Conley wrote that ALC sent a detailed email correspondence that “listed the committee members and their email addresses” asking the recipients to “consider attending the hearing to show your support for the bill” or to “please send these Committee members an email letting them know that you support [the bill]” that was sent the day before the bill was scheduled for a committee hearing. In that instance, the prior Deputy Secretary, now Complainant here, found the email was a clear example of grassroots lobbying that was sufficiently minimal.”

Staiert said there are two different legal standards at play: the Secretary of State’s rules on registering as a lobbyist and Amendment 41’s provision setting a two-year ban on lobbying by state lawmakers. The commission has no obligation to accept the findings of the Secretary of State, Staiert told the commission.

“Legislators are held to a higher standard” when it comes to grassroots lobbying, which was the subject of the March 4 press conference.

Grassroots lobbying is defined by the Secretary of State as efforts to influence members of a group, not lawmakers. Staiert pointed out that Salazar commented during the press conference, which was streamed on Facebook, on a list of lawmakers who needed “extra pressure” to support SB 19-181.

Commissioner Bill Leone noted that the rules of the Secretary of State have a lot more detail with regard to the definition of lobbying that Amendment 41’s provision does not. The section of Amendment 41 at issue doesn’t even use the word “lobbying,” instead stating only a prohibition on “a statewide elected officeholder or member of the general assembly from personally representing another person or entity for compensation before any other such officeholder or member for a period of two years following departure from office.”

The amendment also states that “further restrictions” on public officers, members of the legislatures or elected officials with local governments “may be established by law,” although those further restrictions have never been developed either by the commission or by state law.

The amendment sets a standard that trumps the rules of the Secretary of State, Leone said. “We don’t deal with this provision very often and are trying to give it life in this case,” he said.

The March 4 event is exactly what the voters intended to prohibit, Staiert told the commission, and it’s within the commission’s power to do that.

Leone questioned Staiert on whether Salazar’s involvement with Colorado Rising was as a “hired gun” or because it is part of his duties as director of the organization.

“This was a very targeted attempt to influence the former body in which he served,” Staiert replied.

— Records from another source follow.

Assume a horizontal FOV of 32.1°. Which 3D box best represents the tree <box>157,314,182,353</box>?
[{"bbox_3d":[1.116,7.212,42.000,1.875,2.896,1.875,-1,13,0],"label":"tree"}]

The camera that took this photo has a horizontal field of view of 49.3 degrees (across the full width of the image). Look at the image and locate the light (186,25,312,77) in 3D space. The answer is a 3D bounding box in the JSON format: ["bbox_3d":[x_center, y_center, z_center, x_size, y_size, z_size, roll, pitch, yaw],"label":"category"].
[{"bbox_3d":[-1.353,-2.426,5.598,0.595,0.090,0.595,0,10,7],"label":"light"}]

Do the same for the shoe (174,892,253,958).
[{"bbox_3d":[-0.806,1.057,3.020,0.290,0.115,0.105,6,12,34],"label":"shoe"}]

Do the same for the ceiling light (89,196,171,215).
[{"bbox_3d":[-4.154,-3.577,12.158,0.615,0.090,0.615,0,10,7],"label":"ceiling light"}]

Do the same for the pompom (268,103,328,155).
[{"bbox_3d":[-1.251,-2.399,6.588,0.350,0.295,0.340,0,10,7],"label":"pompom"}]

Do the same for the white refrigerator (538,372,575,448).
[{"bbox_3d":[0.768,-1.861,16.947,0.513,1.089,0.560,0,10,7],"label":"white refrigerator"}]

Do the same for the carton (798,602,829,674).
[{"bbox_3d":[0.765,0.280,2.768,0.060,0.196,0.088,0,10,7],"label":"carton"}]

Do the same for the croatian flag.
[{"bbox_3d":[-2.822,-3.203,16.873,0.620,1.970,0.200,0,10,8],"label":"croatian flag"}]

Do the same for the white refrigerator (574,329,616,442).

Those who reach out to legislators could say they were prompted by Salazar, which is trading on a relationship with those elected officials.

Commission Chair Liz Krupa pointed out, however, that this assumes facts not in evidence. Salazar never told people to say he had asked them to contact lawmakers. “There’s no evidence he did that,” Krupa said.

Leone, the hearing officer, said he disagreed with Tierney’s assertion that they lacked jurisdiction or are bound by the Secretary of State’s decision. He also disagreed with Staiert’s claim that any member of the General Assembly who leaves office violates ethics law when they express views on public policy. But he also noted that the commission has “struggled with how to draw a line under the amendment for permissible activities by the General Assembly once they leave office.”

The facts of this case indicate there has been no violation, Leone said. Salazar has a number of duties as executive director of Colorado Rising, some administrative, others advocacy and some legal, in his role as an attorney. Commission Chair Liz Krupa agreed, stating that Salazar was hired by Colorado Rising as an attorney, and attorneys always advocate for their clients.